Задания:
A. Какого числа умерла мама, согласно фрагменту страницы?
B. Определите, соответствуют ли фрагменту страницы утверждения: (i) пациент говорил, что мама работала для больных из чувства долга; (ii) мама называла свои руки огромными акушерскими; (iii) гонор Мишки назван казачьим наследием бабушки Веры. Для каждого ответьте «да» или «нет» и приведите решающие слова из фрагмента.
C. Перепишите часть фрагмента страницы, начиная со слов «Мам! Мне как-то» и заканчивая словами «или увидеть написанными.)», подставив «больной» вместо «пациент».

Мам! Мне как-то один пациент, который еще тебя застал, после твоей смерти сказал, что разница между нами в том, что ты работала для больных из любви, а я из чувства долга. И что у меня не получится. Потому что на долге, он объяснял, далеко не уедешь, так как нет повода для развития. Я много лет про это думала. Так переживала! Но у меня получается, мам. Потому что он был не прав. Я тоже из любви. К тебе.
21 декабря – такой же день, как другие. В этот день умерла мама. (Такие тяжелые слова, даже не знаю, что труднее – произнести их, написать или увидеть написанными.)
Она со мной, но до нее нельзя дотронуться. И это самое тяжелое. Нельзя лечь к ней, уставшей после работы, под теплый бок. Нельзя стряхнуть ей крошки с кофты. Нельзя дать ей чашку с чаем, который всегда не такой, как она хочет: то мало сахару, то много лимона, то зачем до краев, то неужели кипятка жалко. Нельзя просто слушать, как она сопит во сне, и жалеть и злиться, что на хоспис у нее время есть, а вот со мной поговорить – так она дрыхнет. Нельзя погладить ее руки (я лучше всего помню и хочу потрогать именно руки и всегда ухоженные и очень красивые ногти). Я всегда любила трогать ее руки, а она смотрела на них грустно и говорила: огромные акушерские руки, всегда их стеснялась. А позже стала говорить: ужас, да, какая сухая пергаментная кожа, и старческие пигментные пятна, смотри, все морщинится…
Мои самые любимые и очень теплые всегда руки. Руки с сигаретой, руки с зажатой кухонной тряпочкой, с мобильником под ладонью, с сигаретой, с чашкой кофе, с маленьким ножиком для фруктов, с сигаретой, с книжкой, просто руки на столе, под щекой, когда спит, руки с нейродермитом, с сигаретой, руки с морщинками, с пигментными этими пятнами, с инструкцией от лекарства и все же с сигаретой…
Я стараюсь вспоминать и рассказывать детям и про другую бабушку Веру. Не про ту, которой не хватает мне, мудрую и спокойную, а про ту, которая могла бы быть у них. Бабушку без правил, бабушку-хулиганку; бабушку, с которой я каталась с горки на попе (в любом пальто); бабушку, с которой мы воровали кукурузу и яблоки; бабушку, которая всегда принимала гостей, пела матерные частушки, а еще знала тысячи самых странных песен из ее больнично-лагерного детства (про зарядку, про библиотеку, про пионеров, про войну с фашистами). Бабушка, которая всегда заступится, поддержит, не выдаст секрет, будет платить «зарплату» из своего кармана и будет вместе нарушать родительские запреты.
Я стараюсь рассказывать им про бабушку, которая обожала дедушку, которая ради него полностью изменила свою жизнь, которая стала лучшим другом для всех его друзей, которая всегда была уверена, что он уйдет первым и именно ей, а не ему, придется страдать в одиночестве…
Мне до слез приятно видеть в детях мамины черты: ее силу в Мишке и ее чуткость в Лёвке, я с гордостью говорю всем, что Мишкин гонор – это бабушки-Верино казачье наследие.

Сохраненные данные:

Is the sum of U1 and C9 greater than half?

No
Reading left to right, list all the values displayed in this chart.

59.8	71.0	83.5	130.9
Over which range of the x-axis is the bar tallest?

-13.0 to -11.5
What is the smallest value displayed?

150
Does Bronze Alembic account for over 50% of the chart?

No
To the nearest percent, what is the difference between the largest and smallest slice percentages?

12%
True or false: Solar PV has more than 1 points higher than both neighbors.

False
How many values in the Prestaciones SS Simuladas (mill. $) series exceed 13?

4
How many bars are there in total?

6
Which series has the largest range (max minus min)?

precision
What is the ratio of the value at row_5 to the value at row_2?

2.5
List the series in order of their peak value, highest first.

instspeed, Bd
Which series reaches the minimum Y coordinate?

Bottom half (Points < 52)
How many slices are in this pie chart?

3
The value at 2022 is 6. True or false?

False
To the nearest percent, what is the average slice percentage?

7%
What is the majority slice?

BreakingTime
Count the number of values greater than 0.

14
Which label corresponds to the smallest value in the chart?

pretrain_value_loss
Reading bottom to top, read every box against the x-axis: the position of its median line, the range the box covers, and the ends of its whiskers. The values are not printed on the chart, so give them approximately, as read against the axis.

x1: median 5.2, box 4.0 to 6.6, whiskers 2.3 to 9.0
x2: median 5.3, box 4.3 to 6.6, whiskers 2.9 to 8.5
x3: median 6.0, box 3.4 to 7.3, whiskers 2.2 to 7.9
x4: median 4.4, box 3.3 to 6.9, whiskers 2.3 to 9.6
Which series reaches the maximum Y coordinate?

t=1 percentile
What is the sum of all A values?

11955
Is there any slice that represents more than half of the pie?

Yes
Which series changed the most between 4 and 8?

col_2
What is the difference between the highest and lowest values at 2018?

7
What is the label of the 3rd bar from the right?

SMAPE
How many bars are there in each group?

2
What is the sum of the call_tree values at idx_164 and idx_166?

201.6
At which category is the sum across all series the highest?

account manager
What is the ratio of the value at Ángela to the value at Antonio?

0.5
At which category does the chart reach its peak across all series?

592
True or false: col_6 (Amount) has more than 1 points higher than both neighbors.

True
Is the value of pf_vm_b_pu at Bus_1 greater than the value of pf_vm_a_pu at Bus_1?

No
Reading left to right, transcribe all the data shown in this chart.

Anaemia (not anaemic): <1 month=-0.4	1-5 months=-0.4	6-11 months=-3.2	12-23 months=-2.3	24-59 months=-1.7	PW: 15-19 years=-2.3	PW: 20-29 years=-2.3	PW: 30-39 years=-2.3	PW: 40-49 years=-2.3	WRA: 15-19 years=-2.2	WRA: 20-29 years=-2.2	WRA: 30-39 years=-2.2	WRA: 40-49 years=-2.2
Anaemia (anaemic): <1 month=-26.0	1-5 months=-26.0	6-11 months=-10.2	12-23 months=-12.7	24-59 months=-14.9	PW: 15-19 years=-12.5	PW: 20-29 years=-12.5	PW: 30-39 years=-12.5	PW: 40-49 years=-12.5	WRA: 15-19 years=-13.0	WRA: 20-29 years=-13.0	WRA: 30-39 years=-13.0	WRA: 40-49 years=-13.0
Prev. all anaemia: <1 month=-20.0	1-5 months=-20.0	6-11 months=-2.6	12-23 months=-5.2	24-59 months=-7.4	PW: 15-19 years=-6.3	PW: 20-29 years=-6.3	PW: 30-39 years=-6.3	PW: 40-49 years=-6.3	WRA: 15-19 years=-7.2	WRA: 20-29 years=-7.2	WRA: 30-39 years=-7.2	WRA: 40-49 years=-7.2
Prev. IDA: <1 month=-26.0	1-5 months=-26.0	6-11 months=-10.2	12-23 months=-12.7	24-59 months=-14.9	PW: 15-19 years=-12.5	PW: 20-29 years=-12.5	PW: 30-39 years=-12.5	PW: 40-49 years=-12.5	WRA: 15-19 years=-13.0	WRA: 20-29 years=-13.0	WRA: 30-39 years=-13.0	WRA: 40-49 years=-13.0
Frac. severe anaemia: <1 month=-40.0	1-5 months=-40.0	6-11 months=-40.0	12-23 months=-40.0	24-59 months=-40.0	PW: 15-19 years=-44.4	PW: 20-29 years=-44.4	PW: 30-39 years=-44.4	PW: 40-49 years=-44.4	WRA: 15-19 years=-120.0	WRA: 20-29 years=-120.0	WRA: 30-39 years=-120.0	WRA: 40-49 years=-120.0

Ответы по заданиям:
A. 21 декабря.

B.
(i) Нет: «ты работала для больных из любви, а я из чувства долга».
(ii) Да: «огромные акушерские руки, всегда их стеснялась».
(iii) Да: «Мишкин гонор – это бабушки-Верино казачье наследие».

C.
Мам! Мне как-то один больной, который еще тебя застал, после твоей смерти сказал, что разница между нами в том, что ты работала для больных из любви, а я из чувства долга. И что у меня не получится. Потому что на долге, он объяснял, далеко не уедешь, так как нет повода для развития. Я много лет про это думала. Так переживала! Но у меня получается, мам. Потому что он был не прав. Я тоже из любви. К тебе.
21 декабря – такой же день, как другие. В этот день умерла мама. (Такие тяжелые слова, даже не знаю, что труднее – произнести их, написать или увидеть написанными.)